Sudah dua tahun lebih Rayi tidak mengunjungi pemakaman kedua orang tuanya. Bukan karena ia tidak peduli, tetapi karena ia dikirim oleh Martin paman Rayi ke Australia untuk menjalani pengobatan terapi.
Rayi terus menatap nisan kedua orang tuanya yang bersemayam di sana. Rayi menjongkok kan posisi tubuhnya, ia menyentuh nisan kedua orang tuanya saling bergantian.
Dengan perasaan berat dan begitu menyakitkan. Ia terus menguatkan dirinya untuk tegar dan tidak meneteskan air mata di balik kaca mata hitam yang bersemayam di sana.

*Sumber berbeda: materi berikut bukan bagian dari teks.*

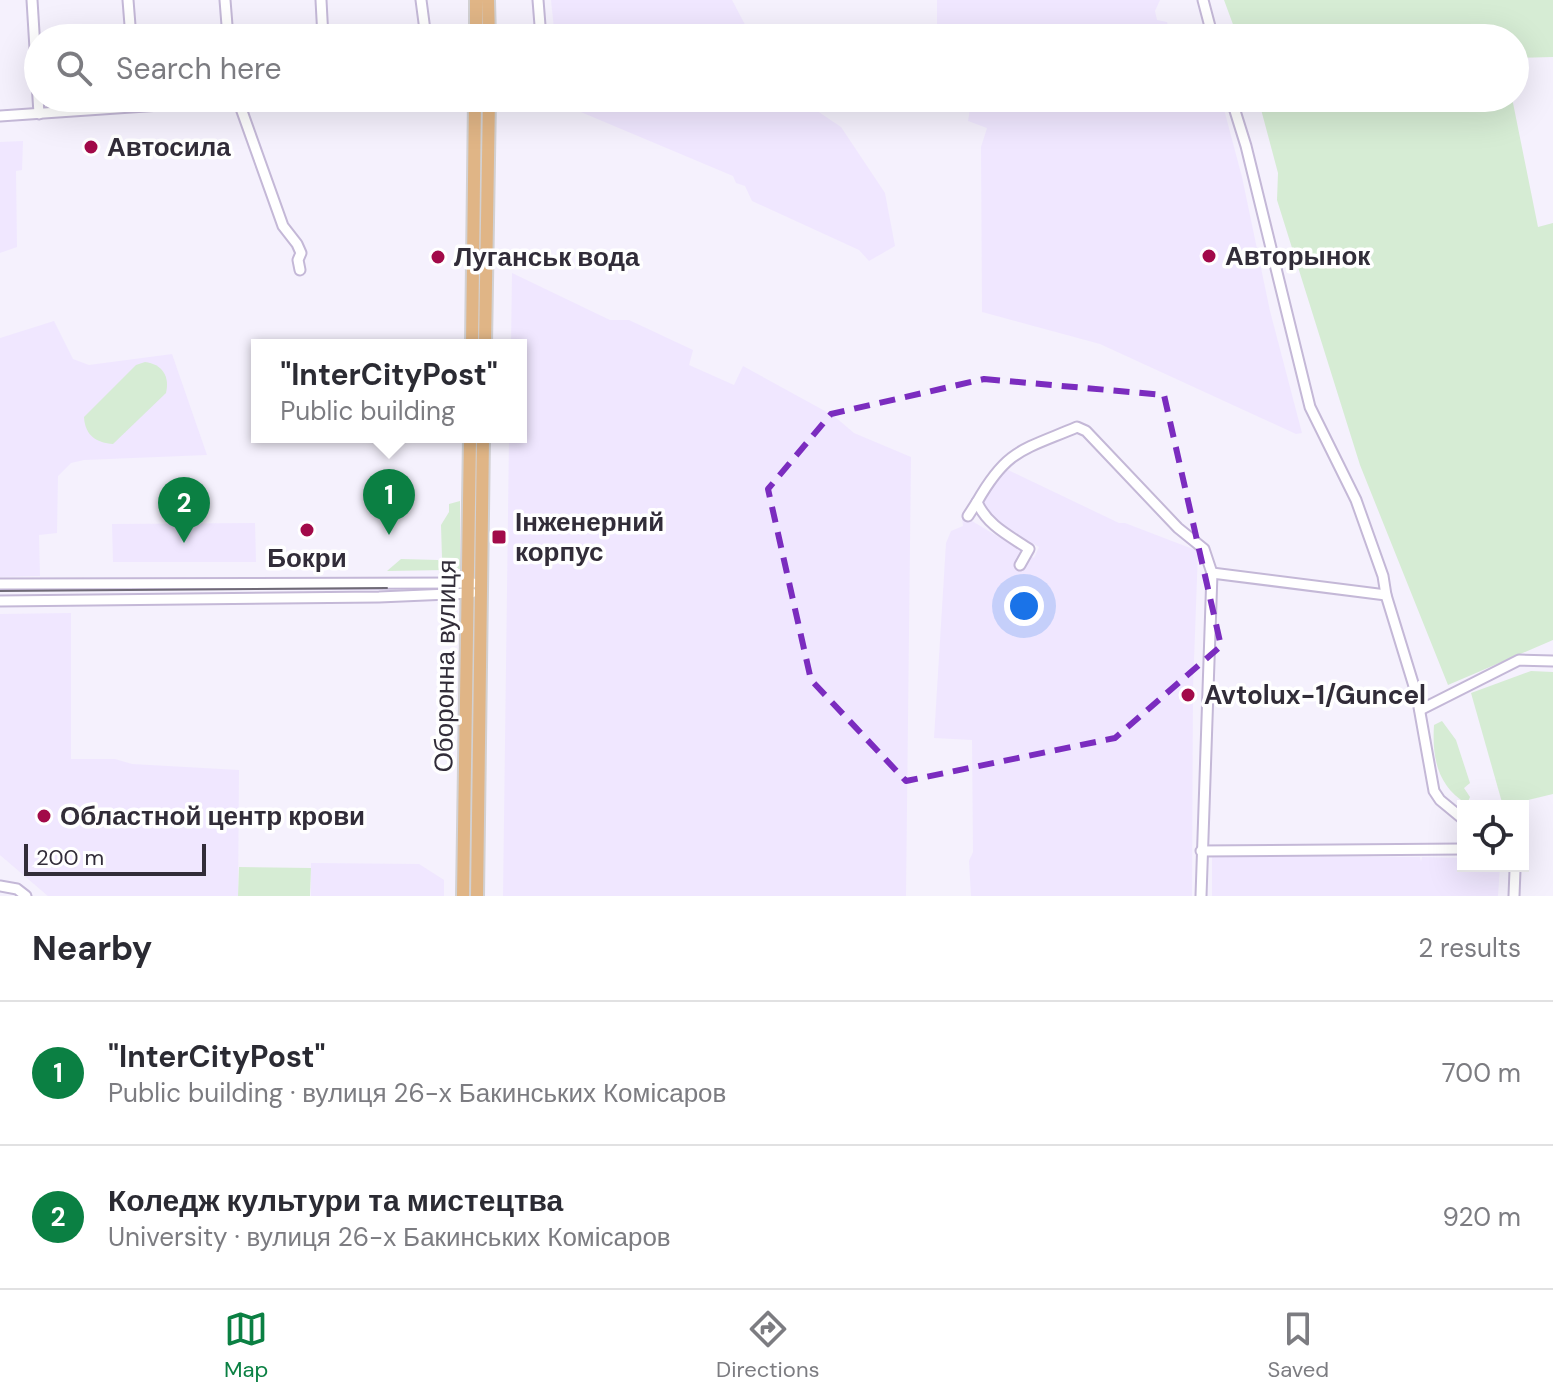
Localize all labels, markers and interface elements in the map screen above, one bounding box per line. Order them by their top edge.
search box [24,24,1529,112]
icon: search [52,46,96,90]
text: Search here [116,49,282,88]
place label: Автосила [107,130,231,164]
marker: Автосила [82,138,100,156]
place label: Авторынок [1225,239,1371,273]
place label: Луганськ вода [454,240,640,274]
marker: Авторынок [1200,247,1218,265]
marker: Луганськ вода [429,248,447,266]
popup [251,339,527,443]
text: "InterCityPost" [280,355,498,394]
text: Public building [280,394,455,428]
pin: 1 [363,469,415,535]
pin: 2 [158,477,210,543]
place label: Інженерний корпус [515,505,664,569]
marker: Бокри [298,521,316,539]
marker: Інженерний корпус [490,528,508,546]
place label: Бокри [267,541,347,575]
street label: Оборонна вулиця [426,559,464,773]
your location [1004,586,1044,626]
place label: Avtolux-1/Guncel [1204,678,1426,712]
marker: Avtolux-1/Guncel [1179,686,1197,704]
place label: Областной центр крови [60,799,365,833]
map controls [1457,800,1529,872]
button: locate [1457,800,1529,872]
marker: Областной центр крови [35,807,53,825]
scale bar [24,840,206,876]
text: 200 m [36,843,104,872]
text: Nearby [32,926,152,971]
text: 2 results [1418,931,1521,965]
text: "InterCityPost" [108,1037,326,1076]
text: 1 [53,1056,63,1090]
text: 700 m [1442,1056,1521,1090]
text: Public building · вулиця 26-х Бакинських Комісаров [108,1076,726,1110]
text: Коледж культури та мистецтва [108,1181,563,1220]
text: 2 [50,1200,66,1234]
text: 920 m [1443,1200,1521,1234]
text: University · вулиця 26-х Бакинських Комісаров [108,1220,671,1254]
tab: Map [224,1307,268,1384]
tab: Directions [716,1307,820,1384]
tab: Saved [1267,1307,1329,1384]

"Mama selalu bilang ke Rayi untuk menjadi seseorang yang kuat dan memiliki rasa tanggung jawab karena Rayi seorang laki-laki. Rayi akan memulainya ma. Bukan karena Rayi selama ini lari dan menjadi seorang pecundang , Rayi ingin melakukannya dengan sempurna dan mereka harus mendapatkan harga yang pantas untuk semua ini. " Rayi mengusap batu nisan ibunya tanpa henti dengan mata merah dan perasaan marah yang masih berada di dalam dadanya.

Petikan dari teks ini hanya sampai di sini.